Today I saw my little nephew eating chocolate for the first time. After the first taste, he was so desperate to get some more... He reached fiercely for it whenever my brother took it away from him, and resumed devouring it when the bar was close to his mouth. The moment the bar disappeared from his sight, he cried furiously as if pissed off for not being able of having enough of that new flavor. It had been a while since I saw someone so berserk, letting the instinct take over. As an hedonist, I celebrated my nephew's first encounter with a pleasure that is not necessary to survive, yet completely addictive. The scene reminded me of all my first encounters with the things I love.
It reminded me of:
My first time in a roller coaster in Disneyland. I discovered that I loved speed, adrenaline, and improbable movements for a man, like going up and down.
My first time eating sushi, asking myself what was that combination of flavors that filled my mouth. I still praise the Japanese traditional food for having given me that moment.
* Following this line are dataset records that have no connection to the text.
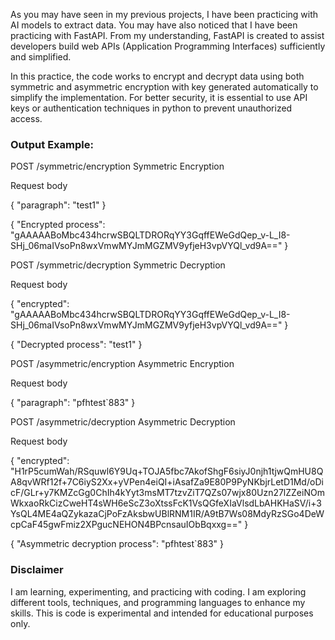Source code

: As you may have seen in my previous projects, I have been practicing with AI models to extract data. You may have also noticed that I have been practicing with FastAPI. From my understanding, FastAPI is created to assist developers build web APIs (Application Programming Interfaces) sufficiently and simplified. 

In this practice, the code works to encrypt and decrypt data using both symmetric and asymmetric encryption with key generated automatically to simplify the implementation. For better security, it is essential to use API keys or authentication techniques in python to prevent unauthorized access. 

### Output Example: 

POST
/symmetric/encryption
Symmetric Encryption

Request body

{
  "paragraph": "test1"
}

{
  "Encrypted process": "gAAAAABoMbc434hcrwSBQLTDRORqYY3GqffEWeGdQep_v-L_I8-SHj_06maIVsoPn8wxVmwMYJmMGZMV9yfjeH3vpVYQl_vd9A=="
}


POST
/symmetric/decryption
Symmetric Decryption

Request body

{
  "encrypted": "gAAAAABoMbc434hcrwSBQLTDRORqYY3GqffEWeGdQep_v-L_I8-SHj_06maIVsoPn8wxVmwMYJmMGZMV9yfjeH3vpVYQl_vd9A=="
}

{
  "Decrypted process": "test1"
}


POST
/asymmetric/encryption
Asymmetric Encryption

Request body

{
  "paragraph": "pfhtest`883"
}

POST
/asymmetric/decryption
Asymmetric Decryption

Request body

{
  "encrypted": "H1rP5cumWah/RSquwl6Y9Uq+TOJA5fbc7AkofShgF6siyJ0njh1tjwQmHU8QA8qvWRf12f+7C6iyS2Xx+yVPen4eiQI+iAsafZa9E80P9PyNKbjrLetD1Md/oDicF/GLr+y7KMZcGg0ChIh4kYyt3msMT7tzvZiT7QZs07wjx80Uzn27lZZeiNOmWkxaoRkCizCweHT4sWH6eScZ3oXtssFcK1VsQGfeXIaVlsdLbAHKHaSV/i+3YsQL4ME4aQZykazaCjPoFzAksbwUBlRNM1IR/A9tB7Ws08MdyRzSGo4DeWcpCaF45gwFmiz2XPgucNEHON4BPcnsauIObBqxxg=="
}

{
  "Asymmetric decryption process": "pfhtest`883"
}

### Disclaimer

I am learning, experimenting, and practicing with coding. I am exploring different tools, techniques, and programming languages to enhance my skills. This is code is experimental and intended for educational purposes only.
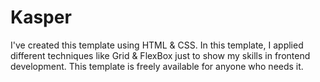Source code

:# Kasper
I've created this template using HTML &amp; CSS. In this template, I applied different techniques like Grid & FlexBox just to show my skills in frontend development.
This template is freely available for anyone who needs it.
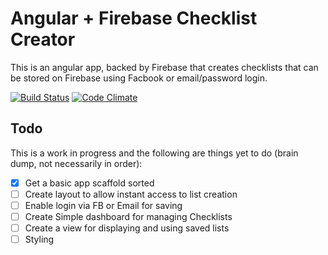 # Angular + Firebase Checklist Creator
This is an angular app, backed by Firebase that creates checklists that can be stored on Firebase using Facbook or email/password login.

[![Build Status](https://travis-ci.org/damien-mcmahon/portfolio-angular-checklist.svg?branch=master)](https://travis-ci.org/damien-mcmahon/portfolio-angular-checklist)
[![Code Climate](https://codeclimate.com/github/damien-mcmahon/portfolio-angular-checklist/badges/gpa.svg)](https://codeclimate.com/github/damien-mcmahon/portfolio-angular-checklist)

## Todo
This is a work in progress and the following are things yet to do (brain dump, not necessarily in order):
- [x] Get a basic app scaffold sorted
- [ ] Create layout to allow instant access to list creation
- [ ] Enable login via FB or Email for saving
- [ ] Create Simple dashboard for managing Checklists
- [ ] Create a view for displaying and using saved lists
- [ ] Styling
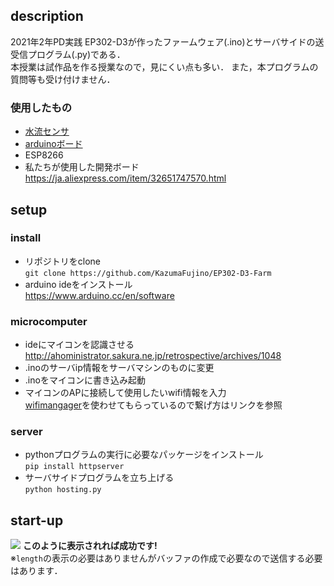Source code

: ## description
2021年2年PD実践 EP302-D3が作ったファームウェア(.ino)とサーバサイドの送受信プログラム(.py)である．<br>
本授業は試作品を作る授業なので，見にくい点も多い．
また，本プログラムの質問等も受け付けません．
### 使用したもの
- [水流センサ](https://ja.aliexpress.com/item/32784530232.html)
- [arduinoボード](https://ja.aliexpress.com/w/wholesale-wemos-d1-mini.html)
- ESP8266
- 私たちが使用した開発ボード<br>
https://ja.aliexpress.com/item/32651747570.html
## setup
### install
- リポジトリをclone<br>
`git clone https://github.com/KazumaFujino/EP302-D3-Farm`
- arduino ideをインストール<br>
https://www.arduino.cc/en/software
### microcomputer
- ideにマイコンを認識させる<br>
http://ahoministrator.sakura.ne.jp/retrospective/archives/1048
- .inoのサーバip情報をサーバマシンのものに変更
- .inoをマイコンに書き込み起動
- マイコンのAPに接続して使用したいwifi情報を入力<br>
[wifimangager](https://github.com/tzapu/WiFiManager)を使わせてもらっているので繋げ方はリンクを参照
### server
- pythonプログラムの実行に必要なパッケージをインストール<br>
`pip install httpserver`
- サーバサイドプログラムを立ち上げる<br>
`python hosting.py`
## start-up
![](https://i.imgur.com/0mU3wZu.png)
**このように表示されれば成功です!**<br>
※`length`の表示の必要はありませんがバッファの作成で必要なので送信する必要はあります．

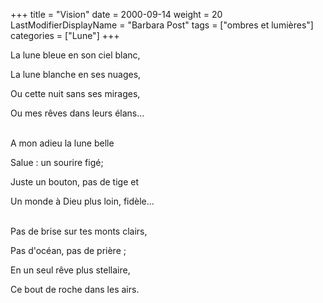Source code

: +++
title = "Vision"
date = 2000-09-14
weight = 20
LastModifierDisplayName = "Barbara Post"
tags = ["ombres et lumières"]
categories = ["Lune"]
+++

La lune bleue en son ciel blanc,

La lune blanche en ses nuages,

Ou cette nuit sans ses mirages,

Ou mes rêves dans leurs élans...

 \
A mon adieu la lune belle

Salue : un sourire figé;

Juste un bouton, pas de tige et

Un monde à Dieu plus loin, fidèle...

 \
Pas de brise sur tes monts clairs,

Pas d'océan, pas de prière ;

En un seul rêve plus stellaire,

Ce bout de roche dans les airs.
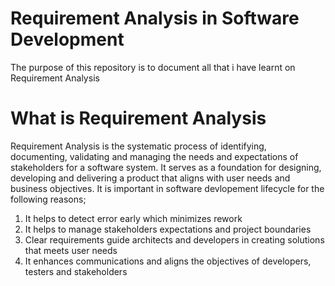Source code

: # Requirement Analysis in Software Development
The purpose of this repository is to document all that i have learnt on Requirement Analysis

# What is Requirement Analysis
Requirement Analysis is the systematic process of identifying, documenting, validating and managing the needs and expectations of stakeholders for a software system. It serves as a foundation for designing, developing and delivering a product that aligns with user needs and business objectives. It is important in software devlopement lifecycle for the following reasons;
1. It helps to detect error early which minimizes rework
2. It helps to manage stakeholders expectations and project boundaries
3. Clear requirements guide architects and developers in creating solutions that meets user needs
4. It enhances communications and aligns the objectives of developers, testers and stakeholders
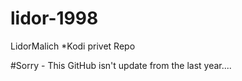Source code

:# lidor-1998
LidorMalich *Kodi privet Repo

#Sorry - This GitHub isn't update from the last year....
My first time drinking wine, feeling how it spread through my system. My friends thought we were being rebel because we were drinking. I knew right away I had found a friend for a lifetime.
My first time wearing black converse. It feel as if barefooted, just the pebbles on the road did not hurt. It looked way cooler than barefooted.
My first time playing Final Fantasy. I started with FF VII. While I got into the story and the universe, I felt like I had found my favorite escape route from reality.
My first time listening to Lady Gaga. I knew the lyrics were crazy. "Where are the keys, I lost my phone" that sounded like me. It does not matter what happens, just dance! For many, that was the most stupid song; for me, it was a mirror of my philosophy of life. I keep "just dan[cing]"
And so I could go for hours on those many things that I feel like I need to live, to be happy. I wish I remembered my first encounter with chocolate. Was I as passionate about it as my nephew? Did I foresee right away that pleasure was what life was about?
Oh, those are definitely moments that make life worth living.